* _PAGE EXCERPT_
Dozens of cars were set on fire, and the streets were filled the bodies of wounded and dead. Nearby buildings were heavily damaged.
The site of one of the Tripoli bombings in front of the al-Salam mosque. The crater is in bottom left corner. pic.twitter.com/aTdOgJBLd9
— Ben Hubbard (@NYTBen) August 23, 2013
Near #Taqwq Mosque #Tripoli #Lebanon pic.twitter.com/SIqsZMA5ho
— Bassem Mroue (@bmroue) August 23, 2013
Tripoli was the site of deadly clashes between opponents and supporters of Syrian President Assad earlier this year, but had been relatively quiet in recent weeks, with attention shifting to car bombs in Beirut.
Egypt: Pro-Morsi Crowds Take to Streets of Cairo
The BBC’s Quentin Sommerville is tweeting photographs of pro-Morsi crowds as they gather and march through Cairo.
The protestors remain defiant in spite of the prospect of further violence by the army, as one man admits he is “scared they [the army] will shoot us.”
Aren't you scared that more people will be killed today I asked one protestor, he turns to the crowd, they all roar back "NO!"
— Quentin Sommerville (@sommervillebbc) August 23, 2013
Huge crowd now chanting "Raaba, Raaba" over and over. pic.twitter.com/vWWgqgL83j
— Quentin Sommerville (@sommervillebbc) August 23, 2013
"We aren't going to any squares, we are scared they will shoot us," says one man. But still they match on.
— Quentin Sommerville (@sommervillebbc) August 23, 2013
Wall Street Journal reporter Tamer El-Ghobashy:
"Rabaa! Rabaa!" "The army and police are one filthy hand!" #Egypt pic.twitter.com/HbQugRIdDo
— Tamer El-Ghobashy (@TamerELG) August 23, 2013
Egypt: Army Tightens Security Ahead of Planned Anti-Coup Marches
Security is being tightened in anticipation of planned pro-Morsi marches across Cairo today, in what anti-government groups are called the “Friday of Martyrs.”
Security forces have reinforced their presence at a number of prominent protest sites, including Rabaa El-Adawiya Mosque in Nasr City where pro-Morsi demonstrators held a sit-in for six weeks before being dispersed by the army.
The army and police have also increased their presence at the defence ministry, the Ittihadeya presidential palace in Heliopolis district and all entrances to Tahrir Square have been closed off.

* _ENTRIES SHOWN_
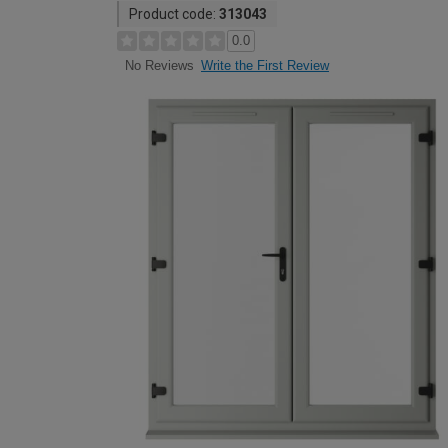
Product code:
313043
0.0
Write the First Review
No Reviews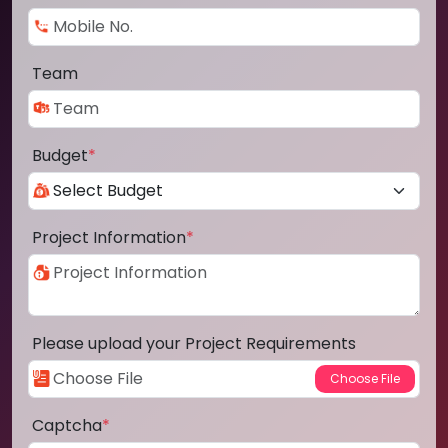
Team
Budget
*
Project Information
*
Please upload your Project Requirements
Captcha
*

* _WORK TO COMPLETE_
A – In the excerpt on the Tripoli bombings and the Cairo marches, what name did anti-government groups give to the day of the planned pro-Morsi marches?
B – List every journalist whose tweets are quoted in the excerpt on the Tripoli bombings and the Cairo marches, along with the Twitter handle given for each.
C – Carry on the excerpt about the Tripoli bombings and the Cairo marches, starting after its last sentence.

* _ANSWERS BY TASK_
A – They called it the "Friday of Martyrs."

B –
Ben Hubbard (@NYTBen)
Bassem Mroue (@bmroue)
Quentin Sommerville (@sommervillebbc)
Tamer El-Ghobashy (@TamerELG)

C –
Gam’et El-Dowal El-Arabiya Street, a main route in Mohandiseen district which intersects with the square where sit-ins were held at Mostafa Mahmoud Mosque, has also been closed off.
Egypt: 19 Muslim Brotherhood Members Arrested Thursday
Nineteen members of the Muslim Brotherhood were arrested yesterday, including the group’s official spokesman Ahmed Aref.
Among those arrested were Hassan El-Prince, former deputy governor of Alexandria, and Fathi Shehab, a former MP for the Brotherhood’s Freedom and Justice Party.
Also arrested were former MP Ahmed Abu-Baraka; Mostafa Taher Ghoneim, another member of the guidance bureau and a leader of the organisation for the Nile Delta region; Abdel-Moneim Mohamed Amin, a former head of the National Organisation for the Underground; Brotherhood official Mohamed Nagui; Professor Ashraf El-Tabei Ezzedine, president of Al-Azhar medical school in New Damietta; Abdel-Rahman Youssef was arrested in his hometown Suez.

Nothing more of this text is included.